Why it's so much faster: a memory cache (like Redis or Memcached) answers in microseconds, while a database query can take milliseconds — often 100–1000× slower. If 90% of reads are hits, you've removed 90% of the load from your database and made most requests dramatically faster at the same time.
Keeping the cache fresh
A cached copy is a snapshot. The moment the underlying data changes, the cache can be stale — serving an old answer. Two mechanisms keep this under control:
- TTL (time to live) — each entry is stamped with an expiry. After the TTL elapses, the entry is dropped and the next read is a miss, refreshing it from the source. A short TTL means fresher data but more misses; a long TTL means fewer misses but more staleness.

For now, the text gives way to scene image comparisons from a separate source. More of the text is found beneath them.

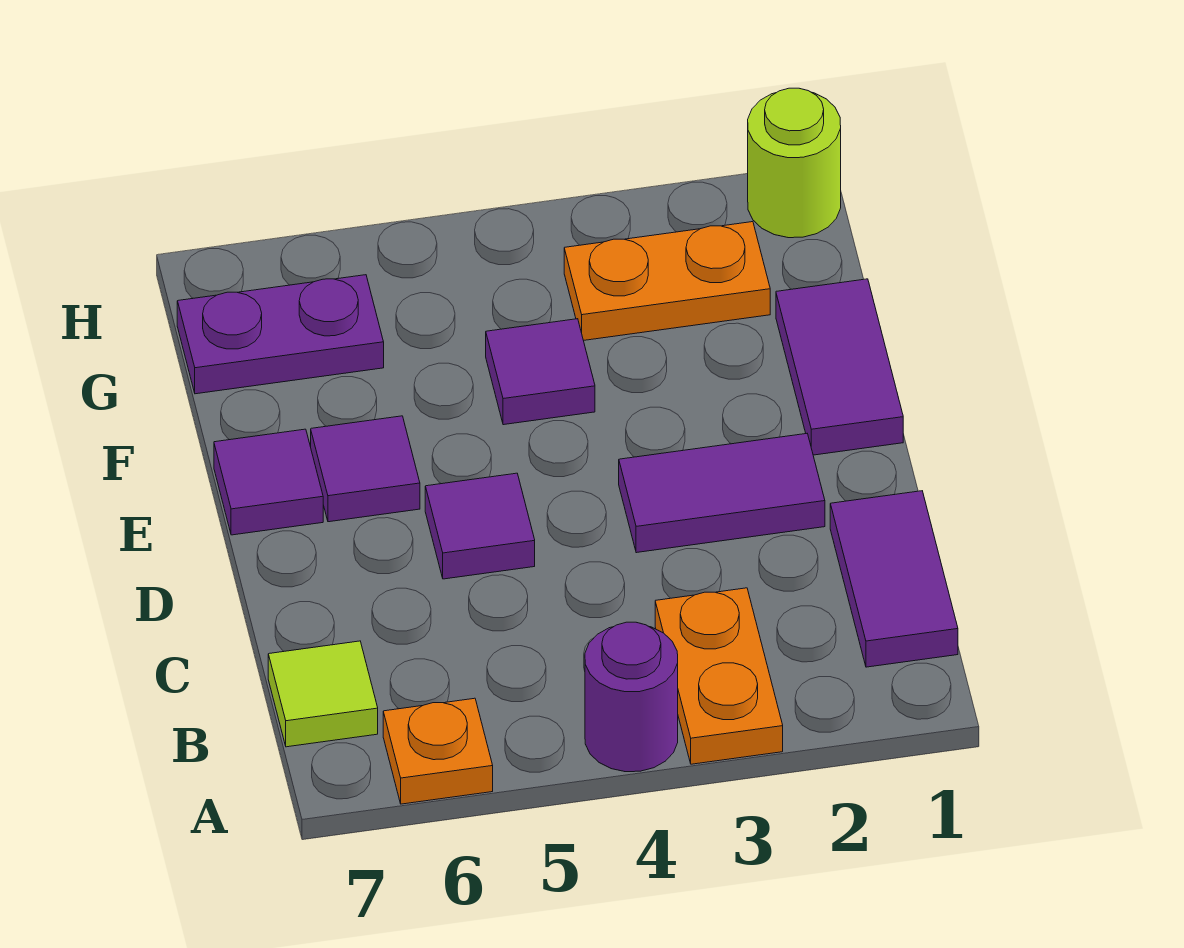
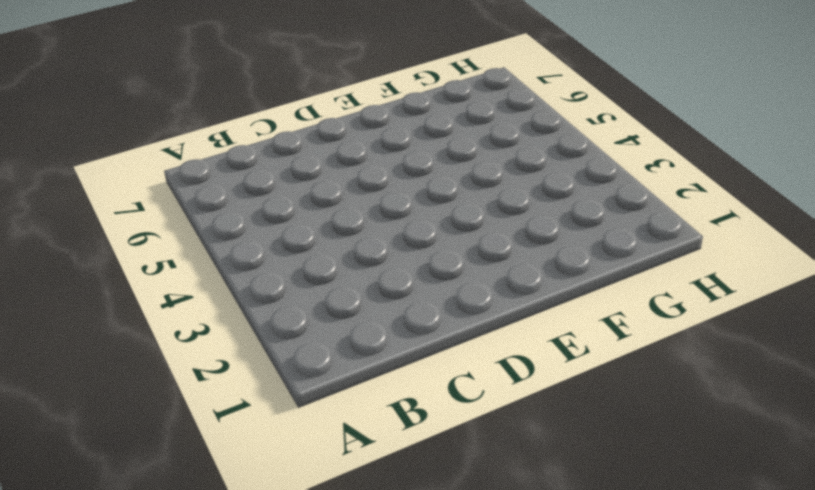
none -> orange plate A3:B3 level 1
none -> purple round brick A4 level 1
none -> orange plate A6 level 1

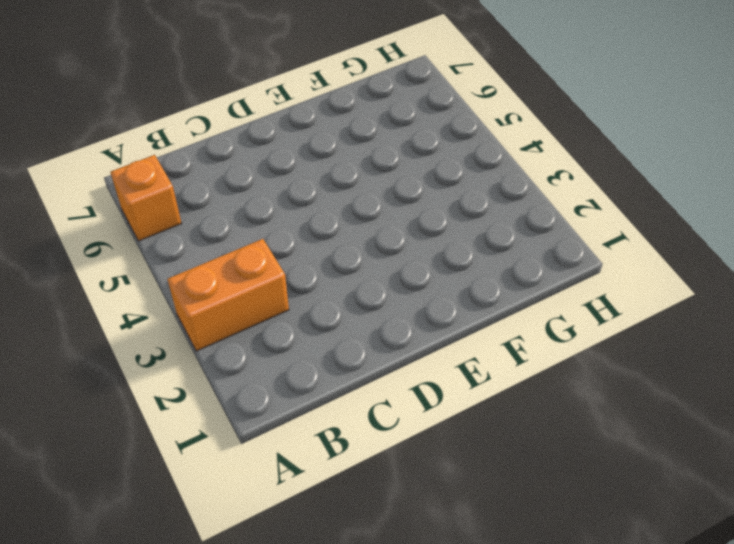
orange brick A3:B3 level 1 -> orange plate A3:B3 level 1
orange brick A6 level 1 -> orange plate A6 level 1
none -> purple round brick A4 level 1
none -> purple tile B1:C1 level 1
none -> lime tile B7 level 1

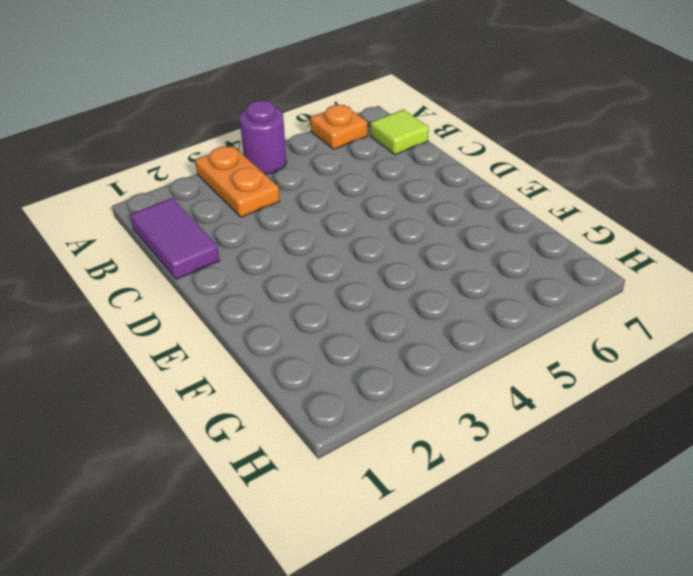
none -> purple tile D2:D3 level 1
none -> purple tile D5 level 1
none -> purple tile E1:F1 level 1

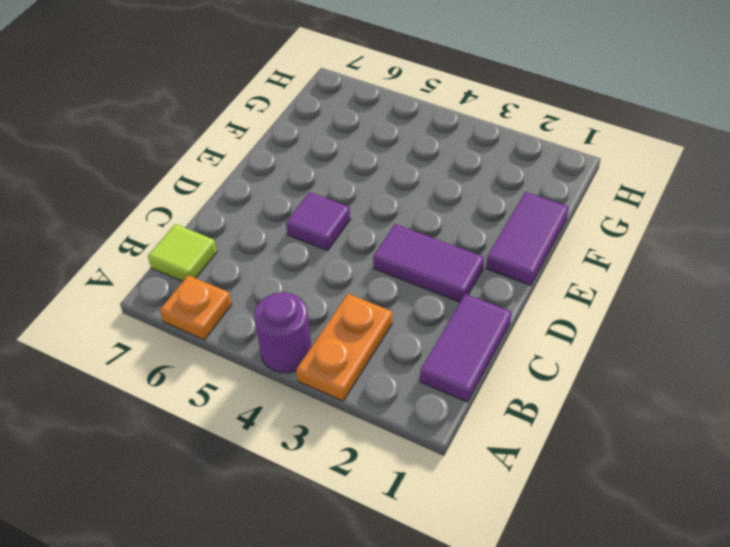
none -> purple tile E6 level 1
none -> purple tile E7 level 1
none -> purple tile F4 level 1

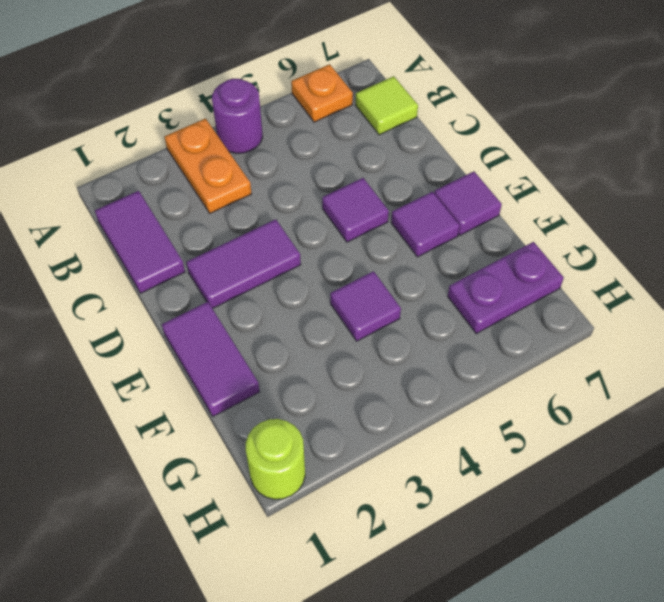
none -> orange plate G2:G3 level 1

- Eviction — memory is finite, so when the cache fills up it must drop something. LRU (least-recently-used) is the common choice: evict whatever hasn't been touched in the longest time, keeping the hot keys resident.
Cache invalidation is famously hard. When data changes, stale entries must be expired or updated — and getting this wrong means users see old data. Prefer a sensible TTL as a safety net, and invalidate explicitly on writes only where correctness demands it. As the saying goes, there are only two hard things in computer science: cache invalidation and naming things.
The trade-offs
Caching is not free:
- Staleness — you accept that reads may be slightly out of date. Fine for a product description; dangerous for an account balance.

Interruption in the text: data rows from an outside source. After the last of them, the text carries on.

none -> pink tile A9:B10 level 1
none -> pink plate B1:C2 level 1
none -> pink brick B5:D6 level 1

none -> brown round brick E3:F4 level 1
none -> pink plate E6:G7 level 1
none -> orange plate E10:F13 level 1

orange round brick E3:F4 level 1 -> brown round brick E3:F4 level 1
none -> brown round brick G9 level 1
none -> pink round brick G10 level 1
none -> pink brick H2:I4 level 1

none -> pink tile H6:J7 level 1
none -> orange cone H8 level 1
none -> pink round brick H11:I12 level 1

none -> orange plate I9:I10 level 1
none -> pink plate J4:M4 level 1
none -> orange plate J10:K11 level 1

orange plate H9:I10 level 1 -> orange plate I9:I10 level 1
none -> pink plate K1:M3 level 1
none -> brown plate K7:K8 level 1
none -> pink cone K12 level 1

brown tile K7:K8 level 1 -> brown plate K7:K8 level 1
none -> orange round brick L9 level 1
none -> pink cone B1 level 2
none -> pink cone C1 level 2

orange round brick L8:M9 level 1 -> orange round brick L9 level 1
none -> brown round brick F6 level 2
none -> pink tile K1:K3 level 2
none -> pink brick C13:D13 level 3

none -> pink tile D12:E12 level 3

- Cold starts — an empty cache (after a deploy or restart) sends a burst of misses straight to the database. A sudden flood of misses for a hot key is called a cache stampede.
- Complexity — another moving part to run, monitor, and reason about, plus the invalidation logic.
- Memory cost — fast storage isn't free; you cache the valuable subset, not everything.
When to reach for it
Caching pays off when reads vastly outnumber writes, when the same items are requested repeatedly, and when slightly stale data is acceptable. It's one of the highest-leverage performance tools available — often a few lines in front of a hot query.
It pairs naturally with load balancing: the load balancer spreads requests across servers, and a shared cache keeps each of those servers from re-doing the same expensive work.